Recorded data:

================================

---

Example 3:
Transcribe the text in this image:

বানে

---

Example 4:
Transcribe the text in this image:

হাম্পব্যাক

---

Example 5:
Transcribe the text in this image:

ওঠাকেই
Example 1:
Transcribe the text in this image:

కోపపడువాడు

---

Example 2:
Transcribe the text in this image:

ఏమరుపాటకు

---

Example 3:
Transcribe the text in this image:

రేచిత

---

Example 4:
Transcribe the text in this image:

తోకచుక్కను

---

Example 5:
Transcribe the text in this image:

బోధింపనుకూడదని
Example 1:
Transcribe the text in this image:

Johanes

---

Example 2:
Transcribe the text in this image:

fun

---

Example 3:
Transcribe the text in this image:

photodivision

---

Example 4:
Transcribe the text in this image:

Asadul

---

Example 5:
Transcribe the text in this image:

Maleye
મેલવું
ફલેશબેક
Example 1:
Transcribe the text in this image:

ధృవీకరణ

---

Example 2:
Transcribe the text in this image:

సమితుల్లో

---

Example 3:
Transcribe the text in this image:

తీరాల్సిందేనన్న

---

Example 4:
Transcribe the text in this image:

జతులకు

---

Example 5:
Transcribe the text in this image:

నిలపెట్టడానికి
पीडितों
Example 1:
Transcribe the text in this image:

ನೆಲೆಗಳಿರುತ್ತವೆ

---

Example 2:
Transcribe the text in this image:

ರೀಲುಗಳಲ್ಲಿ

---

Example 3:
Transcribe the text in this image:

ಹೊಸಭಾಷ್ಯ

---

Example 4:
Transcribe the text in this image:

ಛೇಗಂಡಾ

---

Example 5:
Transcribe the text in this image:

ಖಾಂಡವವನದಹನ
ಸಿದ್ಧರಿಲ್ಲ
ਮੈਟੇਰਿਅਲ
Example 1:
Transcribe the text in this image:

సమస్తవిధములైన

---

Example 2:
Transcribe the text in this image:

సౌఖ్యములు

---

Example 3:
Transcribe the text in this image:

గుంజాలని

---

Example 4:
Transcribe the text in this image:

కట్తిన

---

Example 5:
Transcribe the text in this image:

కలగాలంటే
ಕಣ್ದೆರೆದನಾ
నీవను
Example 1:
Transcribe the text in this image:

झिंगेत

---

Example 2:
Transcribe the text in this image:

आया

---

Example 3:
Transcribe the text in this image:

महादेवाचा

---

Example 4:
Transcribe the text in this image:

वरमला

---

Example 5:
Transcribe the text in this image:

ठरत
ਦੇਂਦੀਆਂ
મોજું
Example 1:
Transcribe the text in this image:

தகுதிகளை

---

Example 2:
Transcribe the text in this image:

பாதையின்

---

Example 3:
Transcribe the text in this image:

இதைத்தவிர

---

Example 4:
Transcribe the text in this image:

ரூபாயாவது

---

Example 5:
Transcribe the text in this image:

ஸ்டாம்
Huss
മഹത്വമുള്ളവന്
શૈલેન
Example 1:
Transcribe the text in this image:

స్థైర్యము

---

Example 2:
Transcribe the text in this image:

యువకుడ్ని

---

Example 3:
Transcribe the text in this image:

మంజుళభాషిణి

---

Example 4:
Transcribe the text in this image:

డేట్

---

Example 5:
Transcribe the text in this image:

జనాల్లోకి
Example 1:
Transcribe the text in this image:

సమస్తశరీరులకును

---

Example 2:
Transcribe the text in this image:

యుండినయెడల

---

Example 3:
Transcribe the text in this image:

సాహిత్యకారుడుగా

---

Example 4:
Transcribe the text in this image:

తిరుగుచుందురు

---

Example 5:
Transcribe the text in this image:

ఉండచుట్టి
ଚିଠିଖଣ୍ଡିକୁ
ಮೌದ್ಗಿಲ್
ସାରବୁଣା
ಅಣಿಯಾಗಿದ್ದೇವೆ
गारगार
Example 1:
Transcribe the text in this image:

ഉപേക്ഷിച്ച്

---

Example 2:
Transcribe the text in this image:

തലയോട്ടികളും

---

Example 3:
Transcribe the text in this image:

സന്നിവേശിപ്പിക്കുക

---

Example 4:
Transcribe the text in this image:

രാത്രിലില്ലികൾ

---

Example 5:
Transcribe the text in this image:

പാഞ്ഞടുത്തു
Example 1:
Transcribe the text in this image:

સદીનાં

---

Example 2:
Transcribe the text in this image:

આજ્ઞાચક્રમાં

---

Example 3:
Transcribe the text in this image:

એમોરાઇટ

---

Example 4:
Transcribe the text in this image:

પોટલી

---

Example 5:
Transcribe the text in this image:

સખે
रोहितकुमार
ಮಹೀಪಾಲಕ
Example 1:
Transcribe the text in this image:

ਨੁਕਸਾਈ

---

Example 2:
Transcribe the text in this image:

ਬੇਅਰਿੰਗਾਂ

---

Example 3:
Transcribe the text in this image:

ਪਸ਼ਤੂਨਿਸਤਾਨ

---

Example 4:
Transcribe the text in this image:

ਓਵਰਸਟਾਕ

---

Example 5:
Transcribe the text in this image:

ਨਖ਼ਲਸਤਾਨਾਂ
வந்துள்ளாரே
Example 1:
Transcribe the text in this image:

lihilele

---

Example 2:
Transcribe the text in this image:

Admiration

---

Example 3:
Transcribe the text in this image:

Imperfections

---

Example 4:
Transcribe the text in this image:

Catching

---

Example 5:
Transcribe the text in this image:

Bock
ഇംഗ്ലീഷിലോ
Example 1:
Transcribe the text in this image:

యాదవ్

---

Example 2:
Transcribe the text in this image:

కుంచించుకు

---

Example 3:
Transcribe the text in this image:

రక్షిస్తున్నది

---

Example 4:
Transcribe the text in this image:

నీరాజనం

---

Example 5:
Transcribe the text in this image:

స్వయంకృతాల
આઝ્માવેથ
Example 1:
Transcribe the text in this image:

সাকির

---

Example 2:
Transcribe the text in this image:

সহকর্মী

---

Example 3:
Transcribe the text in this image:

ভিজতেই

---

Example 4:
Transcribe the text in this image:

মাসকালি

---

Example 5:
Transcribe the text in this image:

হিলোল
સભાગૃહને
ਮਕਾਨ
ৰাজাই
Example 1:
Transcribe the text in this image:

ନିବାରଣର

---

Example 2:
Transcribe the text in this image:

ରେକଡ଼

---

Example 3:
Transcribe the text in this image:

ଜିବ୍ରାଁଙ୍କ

================================

## Required work
Once you have read the records, write every one of them out again exactly.

## Expected answer
---

Example 3:
Transcribe the text in this image:

বানে

---

Example 4:
Transcribe the text in this image:

হাম্পব্যাক

---

Example 5:
Transcribe the text in this image:

ওঠাকেই
Example 1:
Transcribe the text in this image:

కోపపడువాడు

---

Example 2:
Transcribe the text in this image:

ఏమరుపాటకు

---

Example 3:
Transcribe the text in this image:

రేచిత

---

Example 4:
Transcribe the text in this image:

తోకచుక్కను

---

Example 5:
Transcribe the text in this image:

బోధింపనుకూడదని
Example 1:
Transcribe the text in this image:

Johanes

---

Example 2:
Transcribe the text in this image:

fun

---

Example 3:
Transcribe the text in this image:

photodivision

---

Example 4:
Transcribe the text in this image:

Asadul

---

Example 5:
Transcribe the text in this image:

Maleye
મેલવું
ફલેશબેક
Example 1:
Transcribe the text in this image:

ధృవీకరణ

---

Example 2:
Transcribe the text in this image:

సమితుల్లో

---

Example 3:
Transcribe the text in this image:

తీరాల్సిందేనన్న

---

Example 4:
Transcribe the text in this image:

జతులకు

---

Example 5:
Transcribe the text in this image:

నిలపెట్టడానికి
पीडितों
Example 1:
Transcribe the text in this image:

ನೆಲೆಗಳಿರುತ್ತವೆ

---

Example 2:
Transcribe the text in this image:

ರೀಲುಗಳಲ್ಲಿ

---

Example 3:
Transcribe the text in this image:

ಹೊಸಭಾಷ್ಯ

---

Example 4:
Transcribe the text in this image:

ಛೇಗಂಡಾ

---

Example 5:
Transcribe the text in this image:

ಖಾಂಡವವನದಹನ
ಸಿದ್ಧರಿಲ್ಲ
ਮੈਟੇਰਿਅਲ
Example 1:
Transcribe the text in this image:

సమస్తవిధములైన

---

Example 2:
Transcribe the text in this image:

సౌఖ్యములు

---

Example 3:
Transcribe the text in this image:

గుంజాలని

---

Example 4:
Transcribe the text in this image:

కట్తిన

---

Example 5:
Transcribe the text in this image:

కలగాలంటే
ಕಣ್ದೆರೆದನಾ
నీవను
Example 1:
Transcribe the text in this image:

झिंगेत

---

Example 2:
Transcribe the text in this image:

आया

---

Example 3:
Transcribe the text in this image:

महादेवाचा

---

Example 4:
Transcribe the text in this image:

वरमला

---

Example 5:
Transcribe the text in this image:

ठरत
ਦੇਂਦੀਆਂ
મોજું
Example 1:
Transcribe the text in this image:

தகுதிகளை

---

Example 2:
Transcribe the text in this image:

பாதையின்

---

Example 3:
Transcribe the text in this image:

இதைத்தவிர

---

Example 4:
Transcribe the text in this image:

ரூபாயாவது

---

Example 5:
Transcribe the text in this image:

ஸ்டாம்
Huss
മഹത്വമുള്ളവന്
શૈલેન
Example 1:
Transcribe the text in this image:

స్థైర్యము

---

Example 2:
Transcribe the text in this image:

యువకుడ్ని

---

Example 3:
Transcribe the text in this image:

మంజుళభాషిణి

---

Example 4:
Transcribe the text in this image:

డేట్

---

Example 5:
Transcribe the text in this image:

జనాల్లోకి
Example 1:
Transcribe the text in this image:

సమస్తశరీరులకును

---

Example 2:
Transcribe the text in this image:

యుండినయెడల

---

Example 3:
Transcribe the text in this image:

సాహిత్యకారుడుగా

---

Example 4:
Transcribe the text in this image:

తిరుగుచుందురు

---

Example 5:
Transcribe the text in this image:

ఉండచుట్టి
ଚିଠିଖଣ୍ଡିକୁ
ಮೌದ್ಗಿಲ್
ସାରବୁଣା
ಅಣಿಯಾಗಿದ್ದೇವೆ
गारगार
Example 1:
Transcribe the text in this image:

ഉപേക്ഷിച്ച്

---

Example 2:
Transcribe the text in this image:

തലയോട്ടികളും

---

Example 3:
Transcribe the text in this image:

സന്നിവേശിപ്പിക്കുക

---

Example 4:
Transcribe the text in this image:

രാത്രിലില്ലികൾ

---

Example 5:
Transcribe the text in this image:

പാഞ്ഞടുത്തു
Example 1:
Transcribe the text in this image:

સદીનાં

---

Example 2:
Transcribe the text in this image:

આજ્ઞાચક્રમાં

---

Example 3:
Transcribe the text in this image:

એમોરાઇટ

---

Example 4:
Transcribe the text in this image:

પોટલી

---

Example 5:
Transcribe the text in this image:

સખે
रोहितकुमार
ಮಹೀಪಾಲಕ
Example 1:
Transcribe the text in this image:

ਨੁਕਸਾਈ

---

Example 2:
Transcribe the text in this image:

ਬੇਅਰਿੰਗਾਂ

---

Example 3:
Transcribe the text in this image:

ਪਸ਼ਤੂਨਿਸਤਾਨ

---

Example 4:
Transcribe the text in this image:

ਓਵਰਸਟਾਕ

---

Example 5:
Transcribe the text in this image:

ਨਖ਼ਲਸਤਾਨਾਂ
வந்துள்ளாரே
Example 1:
Transcribe the text in this image:

lihilele

---

Example 2:
Transcribe the text in this image:

Admiration

---

Example 3:
Transcribe the text in this image:

Imperfections

---

Example 4:
Transcribe the text in this image:

Catching

---

Example 5:
Transcribe the text in this image:

Bock
ഇംഗ്ലീഷിലോ
Example 1:
Transcribe the text in this image:

యాదవ్

---

Example 2:
Transcribe the text in this image:

కుంచించుకు

---

Example 3:
Transcribe the text in this image:

రక్షిస్తున్నది

---

Example 4:
Transcribe the text in this image:

నీరాజనం

---

Example 5:
Transcribe the text in this image:

స్వయంకృతాల
આઝ્માવેથ
Example 1:
Transcribe the text in this image:

সাকির

---

Example 2:
Transcribe the text in this image:

সহকর্মী

---

Example 3:
Transcribe the text in this image:

ভিজতেই

---

Example 4:
Transcribe the text in this image:

মাসকালি

---

Example 5:
Transcribe the text in this image:

হিলোল
સભાગૃહને
ਮਕਾਨ
ৰাজাই
Example 1:
Transcribe the text in this image:

ନିବାରଣର

---

Example 2:
Transcribe the text in this image:

ରେକଡ଼

---

Example 3:
Transcribe the text in this image:

ଜିବ୍ରାଁଙ୍କ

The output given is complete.